*Try it*. Arrange every line of text from all pages in the listing below as a numbered list, omitting blank lines and leaving the pictures out of the answer.

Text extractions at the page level
"""
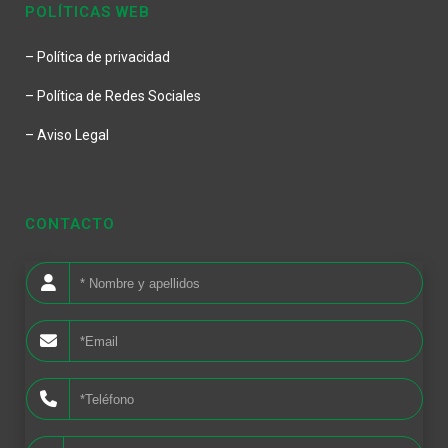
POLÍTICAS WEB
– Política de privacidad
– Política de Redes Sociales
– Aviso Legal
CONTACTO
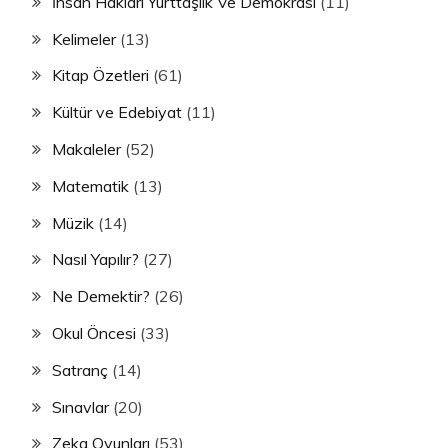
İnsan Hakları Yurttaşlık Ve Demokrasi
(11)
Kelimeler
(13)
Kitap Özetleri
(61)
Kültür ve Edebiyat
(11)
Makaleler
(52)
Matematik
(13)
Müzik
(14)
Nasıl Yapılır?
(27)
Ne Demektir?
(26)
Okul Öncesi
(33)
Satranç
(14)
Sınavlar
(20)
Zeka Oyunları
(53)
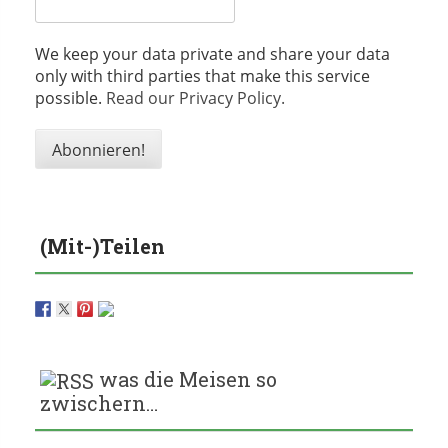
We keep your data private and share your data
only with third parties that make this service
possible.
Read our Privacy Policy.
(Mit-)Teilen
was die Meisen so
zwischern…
"""
*Output*.
1. POLÍTICAS WEB
2. – Política de privacidad
3. – Política de Redes Sociales
4. – Aviso Legal
5. CONTACTO
6. İnsan Hakları Yurttaşlık Ve Demokrasi
7. (11)
8. Kelimeler
9. (13)
10. Kitap Özetleri
11. (61)
12. Kültür ve Edebiyat
13. (11)
14. Makaleler
15. (52)
16. Matematik
17. (13)
18. Müzik
19. (14)
20. Nasıl Yapılır?
21. (27)
22. Ne Demektir?
23. (26)
24. Okul Öncesi
25. (33)
26. Satranç
27. (14)
28. Sınavlar
29. (20)
30. Zeka Oyunları
31. (53)
32. We keep your data private and share your data
33. only with third parties that make this service
34. possible.
35. Read our Privacy Policy.
36. (Mit-)Teilen
37. was die Meisen so
38. zwischern…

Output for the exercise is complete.